Kejaksaan Tinggi belum akan meminta BPKP menghitung kerugian keuangan negara atas perubahan hak guna bangunan menjadi hak pengelolaan lahan di PRPP tersebut. "Belum audit investigasi yang biasanya menghitung jumlah kerugian," ujar Salman.
Kerjasama dengan BPKP ini diangga penting guna mengumpulkan data dan analisa untuk menentukan langkah penegakan hukum. Meski sudah mengumpulkan dokumen-dokumen dan memeriksa para saksi tapi hingga kini Kejaksaan mengaku belum tahu secara detail berapa aset milik provinsi di PRPP.
Pada tahun 1987 Yayasan PRPP yang mewakili provinsi Jawa Tengah bekerja sama mengelola tanah seluas 186 hektar dengan PT Indo Perkasa Usahatama. Dalam perjanjian yang berlaku selama 75 tahun itu disepakati, PT IPU membangun arena promosi seluas 60 hektar tapi dengan kompensasi diberi pengelolaan lahan seluas 48 hektar. Namun, belakangan PT IPU justru memberikan hak guna bangunan kepada para pengembang, seperti PT Royal Famili Residen.
Selanjutnya, banyak warga yang menempati perumahan tersebut mengajukan hak guna bangunan kepada provinsi. Praktek seperti inilah yang dinilai melanggar aturan karena hak guna bangunan masih milik provinsi.
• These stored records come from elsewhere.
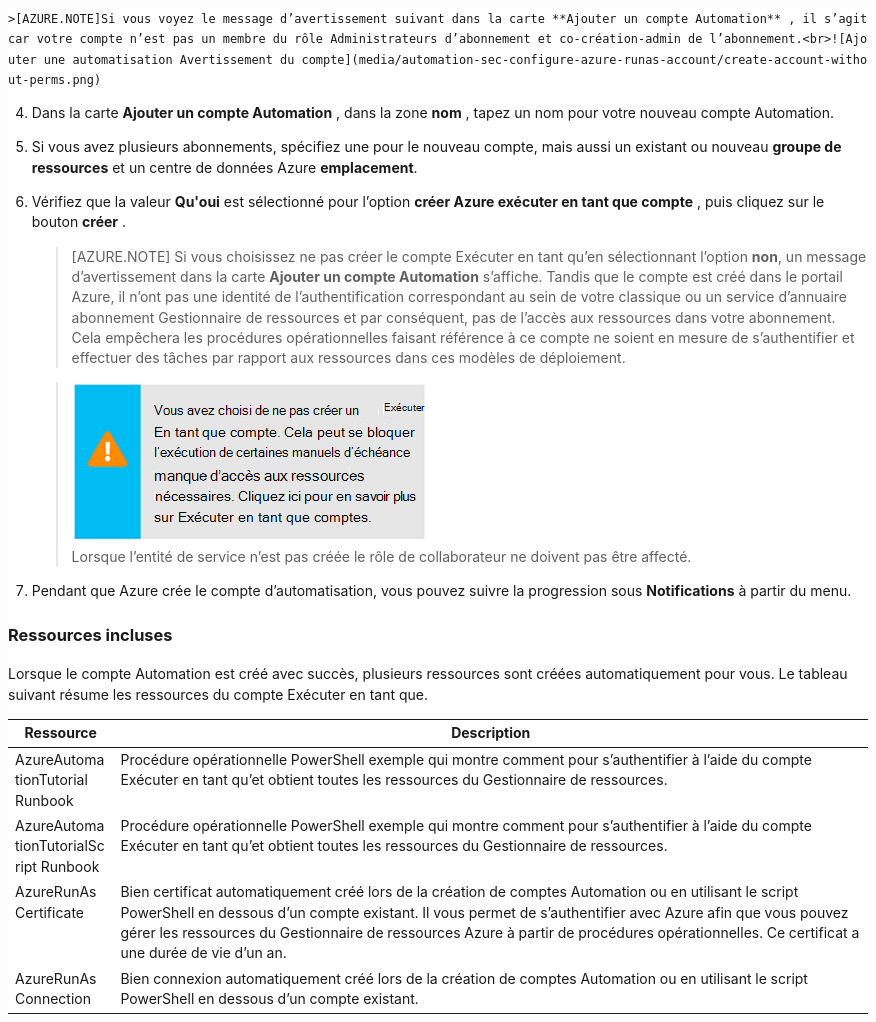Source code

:     >[AZURE.NOTE]Si vous voyez le message d’avertissement suivant dans la carte **Ajouter un compte Automation** , il s’agit car votre compte n’est pas un membre du rôle Administrateurs d’abonnement et co-création-admin de l’abonnement.<br>![Ajouter une automatisation Avertissement du compte](media/automation-sec-configure-azure-runas-account/create-account-without-perms.png)

4. Dans la carte **Ajouter un compte Automation** , dans la zone **nom** , tapez un nom pour votre nouveau compte Automation.
5. Si vous avez plusieurs abonnements, spécifiez une pour le nouveau compte, mais aussi un existant ou nouveau **groupe de ressources** et un centre de données Azure **emplacement**.
6. Vérifiez que la valeur **Qu'oui** est sélectionné pour l’option **créer Azure exécuter en tant que compte** , puis cliquez sur le bouton **créer** .  

    >[AZURE.NOTE] Si vous choisissez ne pas créer le compte Exécuter en tant qu’en sélectionnant l’option **non**, un message d’avertissement dans la carte **Ajouter un compte Automation** s’affiche.  Tandis que le compte est créé dans le portail Azure, il n’ont pas une identité de l’authentification correspondant au sein de votre classique ou un service d’annuaire abonnement Gestionnaire de ressources et par conséquent, pas de l’accès aux ressources dans votre abonnement.  Cela empêchera les procédures opérationnelles faisant référence à ce compte ne soient en mesure de s’authentifier et effectuer des tâches par rapport aux ressources dans ces modèles de déploiement.

    >![Ajouter une automatisation Avertissement du compte](media/automation-sec-configure-azure-runas-account/create-account-decline-create-runas-msg.png)<br>
Lorsque l’entité de service n’est pas créée le rôle de collaborateur ne doivent pas être affecté.


7. Pendant que Azure crée le compte d’automatisation, vous pouvez suivre la progression sous **Notifications** à partir du menu.

### <a name="resources-included"></a>Ressources incluses

Lorsque le compte Automation est créé avec succès, plusieurs ressources sont créées automatiquement pour vous.  Le tableau suivant résume les ressources du compte Exécuter en tant que.<br>

Ressource|Description
--------|-----------
AzureAutomationTutorial Runbook|Procédure opérationnelle PowerShell exemple qui montre comment pour s’authentifier à l’aide du compte Exécuter en tant qu’et obtient toutes les ressources du Gestionnaire de ressources.
AzureAutomationTutorialScript Runbook|Procédure opérationnelle PowerShell exemple qui montre comment pour s’authentifier à l’aide du compte Exécuter en tant qu’et obtient toutes les ressources du Gestionnaire de ressources.
AzureRunAsCertificate|Bien certificat automatiquement créé lors de la création de comptes Automation ou en utilisant le script PowerShell en dessous d’un compte existant.  Il vous permet de s’authentifier avec Azure afin que vous pouvez gérer les ressources du Gestionnaire de ressources Azure à partir de procédures opérationnelles.  Ce certificat a une durée de vie d’un an.
AzureRunAsConnection|Bien connexion automatiquement créé lors de la création de comptes Automation ou en utilisant le script PowerShell en dessous d’un compte existant.
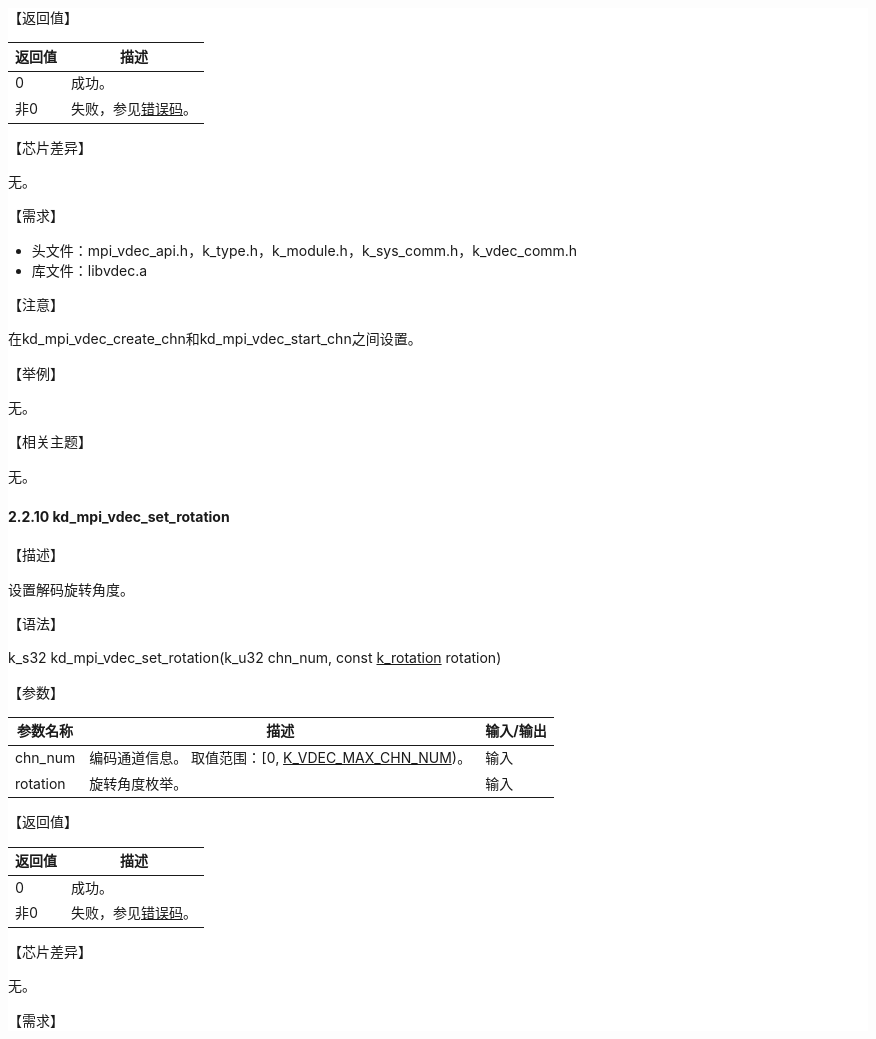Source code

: 【返回值】

| 返回值 | 描述                          |
|--------|-------------------------------|
| 0      | 成功。                        |
| 非0    | 失败，参见[错误码](#5-错误码)。 |

【芯片差异】

无。

【需求】

- 头文件：mpi_vdec_api.h，k_type.h，k_module.h，k_sys_comm.h，k_vdec_comm.h
- 库文件：libvdec.a

【注意】

在kd_mpi_vdec_create_chn和kd_mpi_vdec_start_chn之间设置。

【举例】

无。

【相关主题】

无。

#### 2.2.10 kd_mpi_vdec_set_rotation

【描述】

设置解码旋转角度。

【语法】

k_s32 kd_mpi_vdec_set_rotation(k_u32 chn_num, const  [k_rotation](#3112-k_rotation) rotation)

【参数】

| 参数名称 | 描述 | 输入/输出 |
|---|---|---|
| chn_num  | 编码通道信息。 取值范围：[0, [K_VDEC_MAX_CHN_NUM](#321-k_vdec_max_chn_num))。 | 输入 |
| rotation | 旋转角度枚举。 | 输入      |

【返回值】

| 返回值 | 描述                          |
|--------|-------------------------------|
| 0      | 成功。                        |
| 非0    | 失败，参见[错误码](#5-错误码)。 |

【芯片差异】

无。

【需求】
Apalagi, perjanjiannya juga sangat lama, yakni 75 tahun.
Juru Bicara BPKP Perwakilan Jawa Tengah Sumitro menyatakan siap untuk menelusuri jumlah aset di PRPP. Sejak persoalan ini ramai dibicarakan, Badan Pengawasan sudah menyiapkan berbagai dokumen untuk antisipasi jika sewaktu-waktu ada yang minta audit. "Jika ada permintaan audit maka kita langsung jalan," ujar Sumitro.